The plan matters because the Sheraton Addis is not just another hotel. It is where visiting presidents, donors, bankers and dealmakers tend to wash up, often in the same week, and its fortunes have long tracked Ethiopia’s push to sell itself as a diplomatic and conference hub.

IFC disclosures describe the financing as an A loan, and reporting says the proposal is still pending board consideration. The IFC notes that disclosure is not approval and terms may change. The work itself is already underway. Renovations at the 294 room Sheraton Addis have been running in phases since 2023, with completion targeted for 2026. Alongside that facelift, MIDROC wants a new 200 key property plus private villas on about 2.5 acres within its existing compound in Addis Ababa’s Kirkos district.

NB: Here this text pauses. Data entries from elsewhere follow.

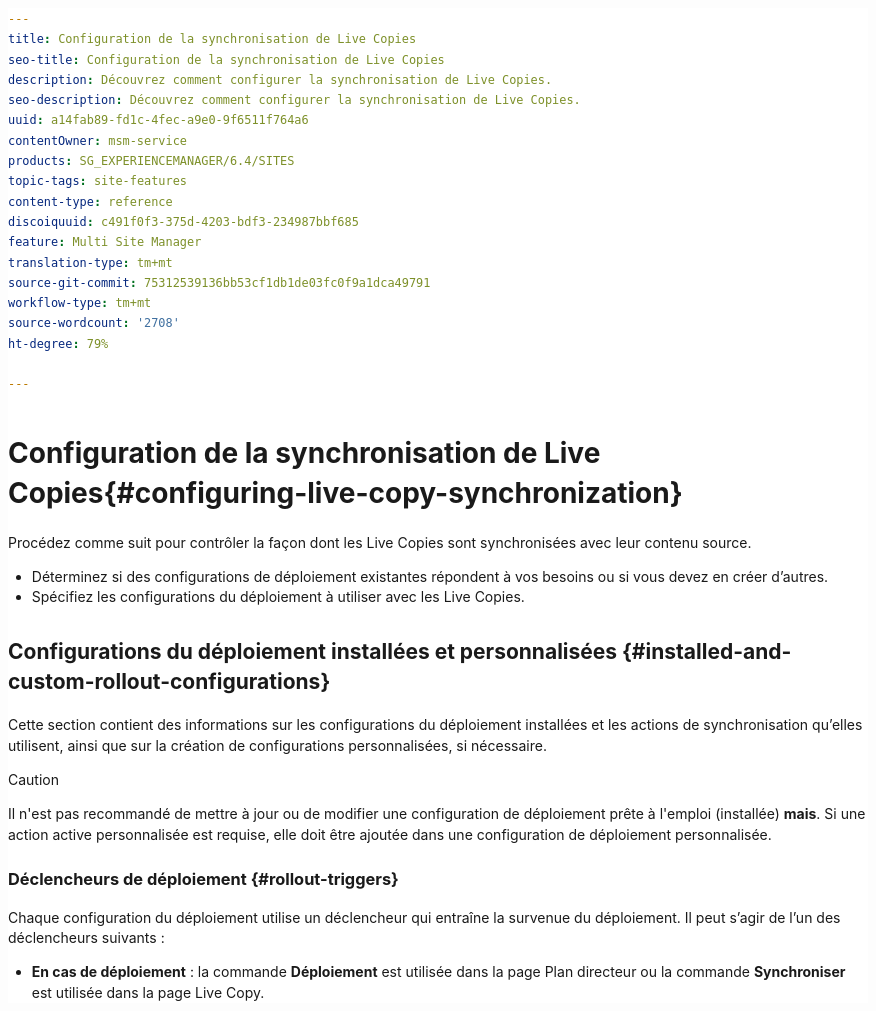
 ```yaml
---
title: Configuration de la synchronisation de Live Copies
seo-title: Configuration de la synchronisation de Live Copies
description: Découvrez comment configurer la synchronisation de Live Copies.
seo-description: Découvrez comment configurer la synchronisation de Live Copies.
uuid: a14fab89-fd1c-4fec-a9e0-9f6511f764a6
contentOwner: msm-service
products: SG_EXPERIENCEMANAGER/6.4/SITES
topic-tags: site-features
content-type: reference
discoiquuid: c491f0f3-375d-4203-bdf3-234987bbf685
feature: Multi Site Manager
translation-type: tm+mt
source-git-commit: 75312539136bb53cf1db1de03fc0f9a1dca49791
workflow-type: tm+mt
source-wordcount: '2708'
ht-degree: 79%

---
```



# Configuration de la synchronisation de Live Copies{#configuring-live-copy-synchronization}

Procédez comme suit pour contrôler la façon dont les Live Copies sont synchronisées avec leur contenu source.

* Déterminez si des configurations de déploiement existantes répondent à vos besoins ou si vous devez en créer d’autres.
* Spécifiez les configurations du déploiement à utiliser avec les Live Copies.

## Configurations du déploiement installées et personnalisées {#installed-and-custom-rollout-configurations}

Cette section contient des informations sur les configurations du déploiement installées et les actions de synchronisation qu’elles utilisent, ainsi que sur la création de configurations personnalisées, si nécessaire.

>[!CAUTION]
>
>Il n&#39;est pas recommandé de mettre à jour ou de modifier une configuration de déploiement prête à l&#39;emploi (installée) **mais**. Si une action active personnalisée est requise, elle doit être ajoutée dans une configuration de déploiement personnalisée.

### Déclencheurs de déploiement {#rollout-triggers}

Chaque configuration du déploiement utilise un déclencheur qui entraîne la survenue du déploiement. Il peut s’agir de l’un des déclencheurs suivants :

* **En cas de déploiement** : la commande **Déploiement** est utilisée dans la page Plan directeur ou la commande **Synchroniser** est utilisée dans la page Live Copy.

The IFC has classified the project as Environmental Category B, a label used for impacts that are considered limited, site specific and manageable with standard mitigation. Due diligence was carried out between June and July 2025, including site visits and meetings with management, contractors and worker representatives, plus a review of labour conditions in Ethiopia’s construction and hospitality sectors.

In practice, the IFC is betting that Ethiopia’s top end hospitality market still has legs. Addis is chasing more international events and more business travel, and the government has leaned hard into urban renewal and flagship developments. Extra room inventory also matters in a city where peak weeks can turn five star rates into something closer to London than the Horn of Africa.

The sponsor is MIDROC Ethiopia, part of the wider MIDROC Investment Group controlled by Mohammed Hussein Ali Al Amoudi, an Ethiopian born Saudi businessman who has made and remade his fortune across construction, energy, mining and manufacturing. Corporate ownership disclosures cited in reporting indicate Al Amoudi holds 75 per cent of MIDROC Ethiopia, with his wife, Sofia Saleh Al Amoudi, holding the remaining 25 per cent.

Al Amoudi’s Ethiopia footprint is broad. Through MIDROC Ethiopia, he has stakes across gold mining, cement, agriculture, manufacturing, real estate and hospitality, and he has also held energy and refining interests through Corral Petroleum and related entities in Europe and North Africa. He is widely credited with bringing large scale private capital to Ethiopia from the mid 1990s, and his Sheraton Addis has long been treated as one of the country’s most recognisable private assets.

His profile has not been without drama. In late 2017 he was detained in Saudi Arabia during a high profile anti corruption crackdown and was released in January 2019, according to widely reported billionaire profile summaries. The episode blurred his public visibility for a time, but his companies continued to operate and invest, including in Ethiopia.